Immediately after birth, your child’s first language of communication is crying. However, your baby will make different cries for different reasons; one cry does not fit all. For instance, when your baby needs a diaper change you may hear his/her whimpering staccato cry. And produce a piercing scream to send you signals of hunger.
As your baby grows, she starts to produce cooing sounds and sighs. At this age, you can help your child to develop her language by holding your baby so that you are face to face, singing to your baby, allow your baby to listen to different sounds like ticking clock, music box, and wind chime among others. Also, you can talk to your child in a soothing affectionate, and friendly tone.
At this stage between 4-6 months, your baby starts to bubble with vowels and consonants making sounds like “baba”, “mama”, “yaya”. Your baby will also start to respond to new sounds rather than the usual telephone and vacuum sounds.
Again, you will see your child smiling at you or responding to music.
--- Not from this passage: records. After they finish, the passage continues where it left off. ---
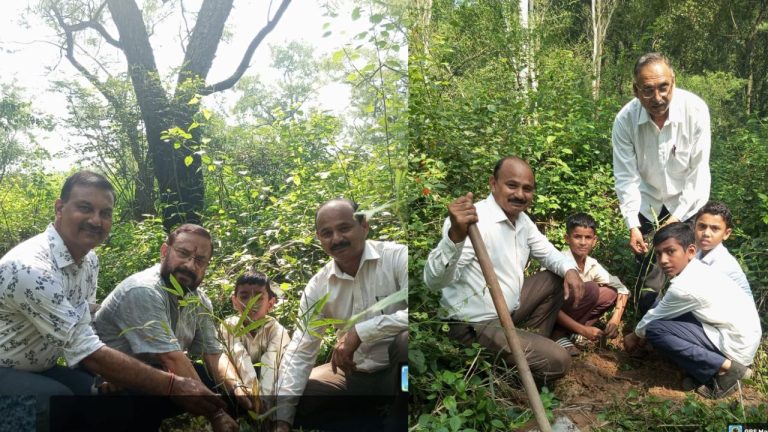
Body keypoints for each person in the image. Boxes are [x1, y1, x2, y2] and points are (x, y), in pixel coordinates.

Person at [0, 171, 231, 432]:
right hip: (6, 367)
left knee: (110, 405)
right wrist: (173, 385)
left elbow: (82, 322)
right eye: (85, 208)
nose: (95, 220)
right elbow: (85, 349)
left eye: (105, 213)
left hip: (42, 366)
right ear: (60, 208)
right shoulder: (31, 268)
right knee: (48, 400)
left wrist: (105, 372)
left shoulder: (88, 261)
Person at [423, 156, 584, 384]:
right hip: (472, 325)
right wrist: (455, 237)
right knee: (559, 360)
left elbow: (548, 253)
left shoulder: (523, 221)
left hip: (506, 313)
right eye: (512, 185)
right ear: (493, 183)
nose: (520, 194)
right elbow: (434, 282)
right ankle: (506, 374)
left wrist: (570, 269)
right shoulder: (473, 221)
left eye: (527, 189)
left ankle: (528, 349)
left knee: (554, 278)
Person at [93, 223, 246, 430]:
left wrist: (241, 391)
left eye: (200, 260)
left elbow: (213, 354)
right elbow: (171, 357)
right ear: (165, 251)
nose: (190, 265)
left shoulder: (198, 300)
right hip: (108, 381)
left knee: (213, 380)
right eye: (183, 253)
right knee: (136, 397)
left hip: (153, 373)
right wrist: (216, 414)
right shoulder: (144, 290)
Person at [274, 199, 408, 432]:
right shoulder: (318, 285)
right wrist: (282, 420)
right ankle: (367, 419)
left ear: (364, 226)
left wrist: (362, 331)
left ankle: (399, 416)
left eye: (344, 228)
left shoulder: (397, 258)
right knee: (303, 395)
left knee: (407, 342)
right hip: (354, 376)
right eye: (327, 233)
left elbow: (420, 314)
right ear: (319, 238)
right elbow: (301, 350)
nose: (336, 239)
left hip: (397, 373)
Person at [612, 52, 711, 315]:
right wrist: (632, 223)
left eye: (663, 87)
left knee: (690, 269)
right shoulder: (625, 120)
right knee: (649, 272)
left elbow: (698, 172)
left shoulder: (695, 110)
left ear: (673, 82)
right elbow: (626, 176)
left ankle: (689, 330)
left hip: (687, 203)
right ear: (635, 90)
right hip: (648, 204)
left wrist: (678, 216)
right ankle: (647, 327)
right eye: (648, 90)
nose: (657, 98)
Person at [623, 223, 760, 399]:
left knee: (655, 330)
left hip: (735, 347)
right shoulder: (698, 270)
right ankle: (705, 371)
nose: (663, 260)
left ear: (691, 251)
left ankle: (728, 370)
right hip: (738, 338)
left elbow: (653, 318)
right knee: (666, 317)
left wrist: (634, 335)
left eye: (670, 251)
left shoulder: (684, 286)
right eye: (658, 254)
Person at [548, 213, 630, 356]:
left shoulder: (592, 264)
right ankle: (559, 334)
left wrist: (615, 319)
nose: (583, 242)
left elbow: (622, 289)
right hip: (551, 315)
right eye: (577, 237)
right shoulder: (557, 261)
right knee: (591, 288)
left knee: (609, 293)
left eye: (588, 237)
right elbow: (547, 304)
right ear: (567, 238)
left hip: (571, 313)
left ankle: (574, 333)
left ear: (594, 240)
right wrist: (582, 329)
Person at [219, 271, 290, 410]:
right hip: (238, 387)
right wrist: (253, 395)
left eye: (258, 297)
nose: (251, 303)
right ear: (235, 302)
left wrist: (263, 401)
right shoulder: (228, 326)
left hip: (271, 389)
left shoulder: (277, 330)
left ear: (270, 304)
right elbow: (239, 357)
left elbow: (271, 363)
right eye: (244, 297)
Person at [693, 201, 751, 297]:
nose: (706, 233)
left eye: (714, 228)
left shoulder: (723, 264)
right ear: (694, 227)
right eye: (702, 226)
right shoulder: (697, 255)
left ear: (726, 234)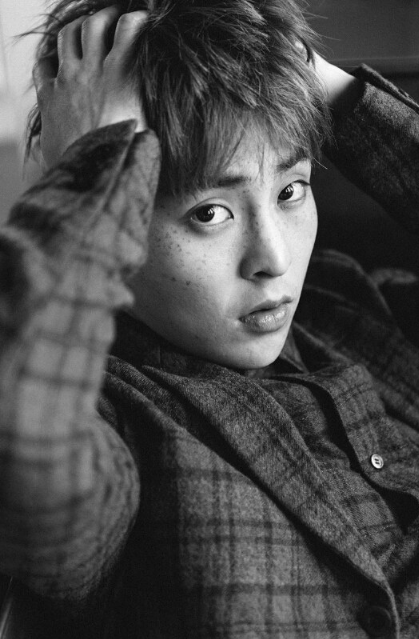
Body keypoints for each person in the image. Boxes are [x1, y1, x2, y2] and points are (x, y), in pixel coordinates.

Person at [0, 0, 419, 636]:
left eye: (290, 191)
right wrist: (95, 161)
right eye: (209, 213)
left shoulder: (350, 306)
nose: (274, 259)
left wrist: (325, 84)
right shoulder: (109, 426)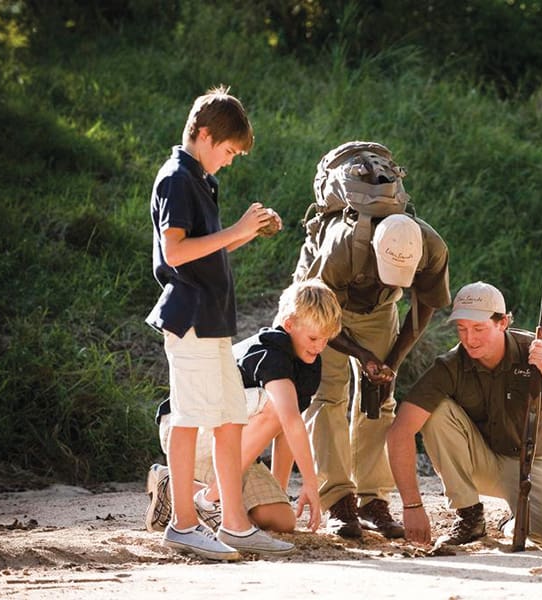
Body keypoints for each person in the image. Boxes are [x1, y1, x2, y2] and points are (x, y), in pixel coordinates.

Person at [145, 85, 292, 560]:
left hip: (212, 320)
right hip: (188, 319)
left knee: (231, 419)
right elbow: (175, 252)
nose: (229, 160)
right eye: (227, 151)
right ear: (204, 134)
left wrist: (246, 232)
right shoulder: (177, 178)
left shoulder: (201, 179)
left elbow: (205, 248)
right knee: (189, 419)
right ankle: (183, 524)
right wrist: (236, 230)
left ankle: (235, 524)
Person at [294, 212, 451, 539]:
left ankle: (372, 500)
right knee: (327, 395)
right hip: (323, 300)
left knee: (379, 398)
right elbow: (315, 314)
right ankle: (338, 500)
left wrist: (391, 361)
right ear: (375, 249)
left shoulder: (433, 249)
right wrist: (362, 355)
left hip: (379, 309)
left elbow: (424, 308)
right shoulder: (342, 247)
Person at [145, 279, 342, 537]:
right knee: (276, 406)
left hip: (235, 447)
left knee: (282, 520)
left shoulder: (308, 361)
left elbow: (286, 433)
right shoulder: (271, 350)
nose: (319, 346)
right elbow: (289, 420)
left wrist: (279, 490)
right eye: (314, 337)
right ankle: (208, 499)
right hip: (191, 432)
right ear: (289, 325)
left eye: (326, 339)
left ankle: (172, 489)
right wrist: (311, 483)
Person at [387, 281, 542, 547]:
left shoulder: (534, 350)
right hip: (482, 464)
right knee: (436, 410)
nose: (469, 339)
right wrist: (411, 505)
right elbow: (400, 430)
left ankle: (515, 520)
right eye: (462, 329)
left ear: (503, 323)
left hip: (536, 462)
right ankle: (470, 517)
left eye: (478, 328)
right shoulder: (450, 365)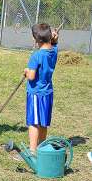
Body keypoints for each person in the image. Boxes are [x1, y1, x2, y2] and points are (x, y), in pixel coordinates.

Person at [24, 23, 58, 153]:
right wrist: (54, 39)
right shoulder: (54, 51)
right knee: (43, 122)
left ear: (35, 39)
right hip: (48, 92)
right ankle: (42, 148)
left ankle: (32, 151)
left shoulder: (36, 56)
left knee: (34, 122)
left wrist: (26, 71)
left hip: (36, 94)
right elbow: (54, 43)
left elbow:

Your baby will also respond to your tone variation such as “no”, whine to get his/her desires met, learn and start to take turns in talking while attempting to interact with adults.
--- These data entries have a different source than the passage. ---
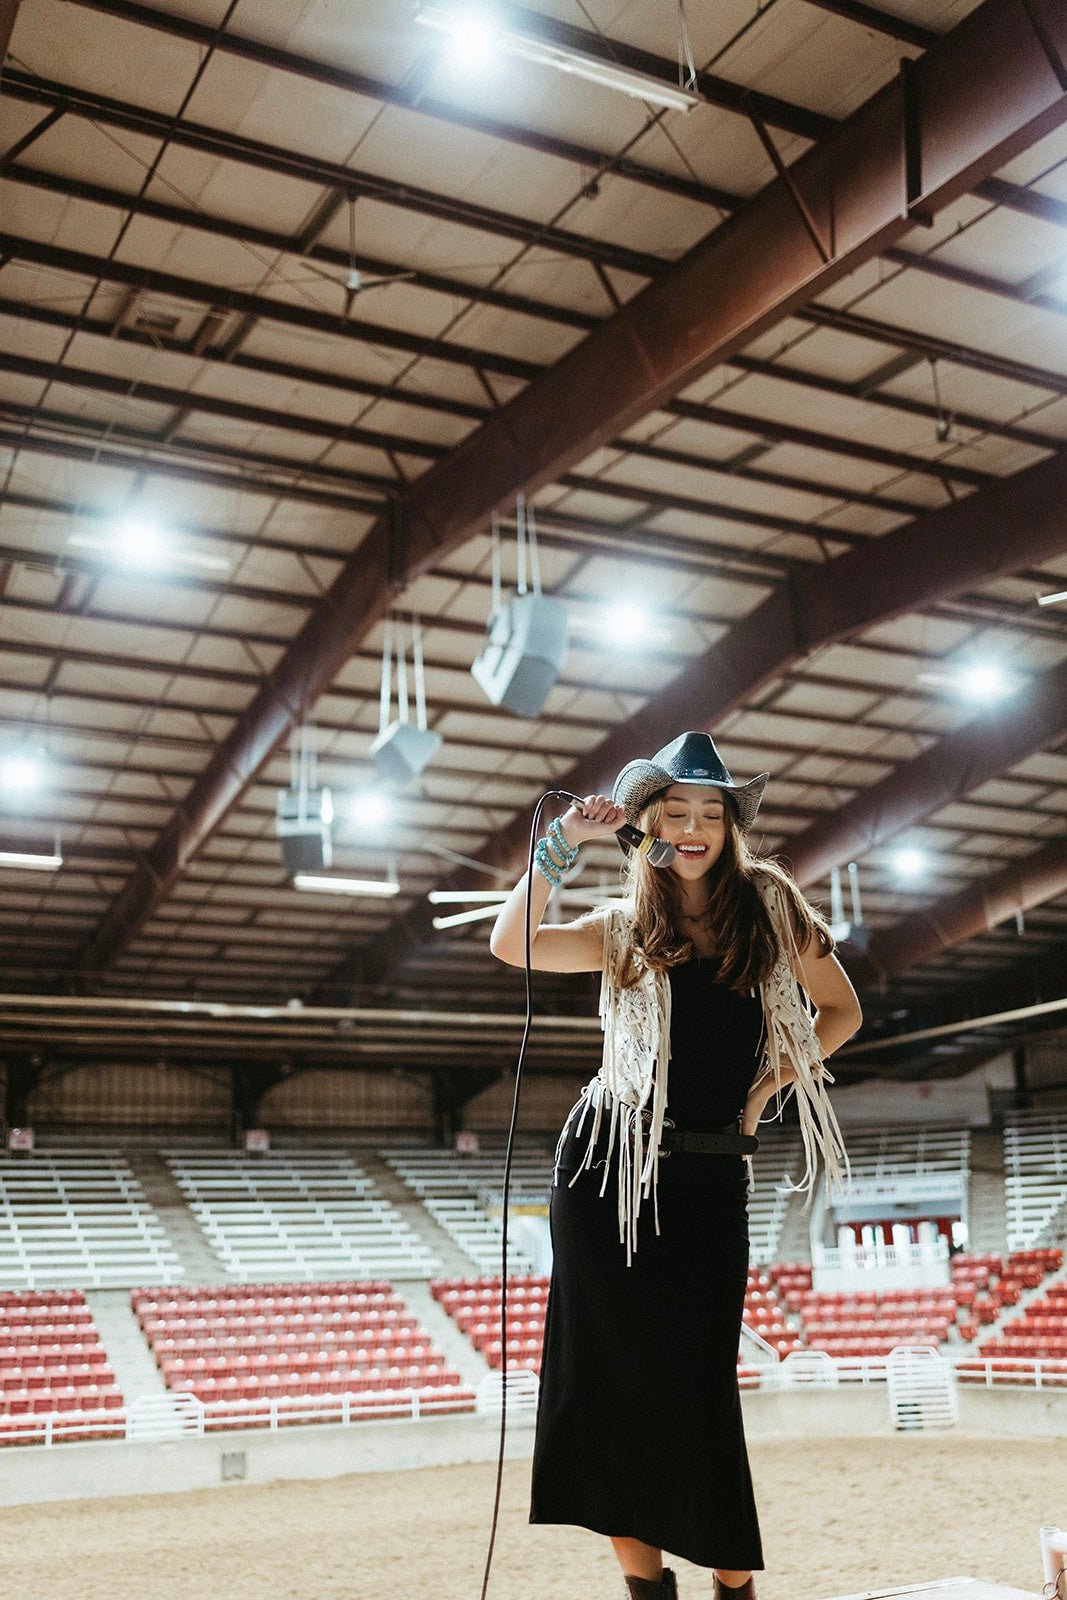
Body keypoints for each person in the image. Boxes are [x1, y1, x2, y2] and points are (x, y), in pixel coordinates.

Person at [489, 731, 862, 1600]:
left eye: (710, 814)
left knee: (697, 1390)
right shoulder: (621, 928)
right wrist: (563, 842)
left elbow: (839, 1010)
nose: (692, 829)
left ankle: (733, 1586)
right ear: (647, 827)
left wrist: (769, 1086)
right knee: (607, 1388)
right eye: (674, 813)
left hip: (709, 1180)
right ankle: (646, 1590)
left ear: (732, 828)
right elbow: (513, 943)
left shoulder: (771, 908)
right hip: (605, 1176)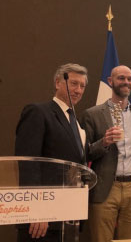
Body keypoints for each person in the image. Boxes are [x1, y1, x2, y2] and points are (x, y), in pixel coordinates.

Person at [15, 63, 88, 241]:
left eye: (82, 86)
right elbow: (28, 164)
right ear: (57, 83)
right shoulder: (39, 112)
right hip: (42, 219)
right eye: (73, 83)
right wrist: (37, 211)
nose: (78, 90)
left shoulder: (76, 122)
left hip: (68, 215)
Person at [81, 65, 131, 242]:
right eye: (121, 78)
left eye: (129, 79)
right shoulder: (92, 114)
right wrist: (104, 142)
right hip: (106, 186)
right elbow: (84, 154)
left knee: (130, 240)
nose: (126, 82)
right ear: (111, 81)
At the same age duration, your child will start to recognize his name by turning when he is mentioned. Your baby will also show anticipation to feeding time and gets excited when you shake bottles.
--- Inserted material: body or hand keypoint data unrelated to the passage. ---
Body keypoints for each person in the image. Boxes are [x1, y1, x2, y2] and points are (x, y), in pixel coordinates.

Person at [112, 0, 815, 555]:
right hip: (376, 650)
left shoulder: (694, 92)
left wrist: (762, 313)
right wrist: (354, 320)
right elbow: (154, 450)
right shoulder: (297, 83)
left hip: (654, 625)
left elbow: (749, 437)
To encourage your child’s communication, laugh with your baby, talk to your baby imitating his/her when feeding, diaper changing, or bathing. Also, you can encourage squealing as you make funny sounds or faces laughing and blowing on your baby belly.
Amazingly whether you speak French, English, or Japanese in your home, babies’ babbling sounds the same throughout the world. You might notice your child overusing some sounds like “da”, “ka” because of the way they sound and how her mouth feels as she says them.
At around 7 to 12 months, your child babbles and vocalizes. In addition, you start to make sense of your child’s sounds. The reason is, your baby is trying to copy tones and patterns that you use. However, you can enrich your baby’s babbling by talking and reading to her.
Also, you can encourage your child to talk by adding and repeating sounds your baby makes, name common things like ball, bottle, blanket, and many more. Playing suitable games like “Peek-a-boo” with your baby would also help.
By the first birthday of your child, he/she will be able to say one or two words, communicate mostly using gestures, identify two or more body parts, and make short and long groups of babbling sounds like “mama mama”.
At this stage, your child is making use of one or two words and knows what the words mean. At times your baby will practice inflection especially when asking questions or wanting to be carried, and raise h/her tone.
Your baby realizes and appreciates language importance and taps into the power of communicating his/her needs. You need to encourage him/her to talk; If your child wants something he/she is pointing or reaching say the word as you give the item to him/her. You can also look at picture books as you describe the pictures to encourage language development.
Finally, as a parent or caregiver, no one knows your child better than you do. So, if you gauge your child’s speech development and notice something unusual, you need to discuss it with your child’s doctor. On the other side, as your child grows, he/she might become a chatterbox. You might long for the speechless peaceful days, but you will have play-to-play of everything that happens around him/her.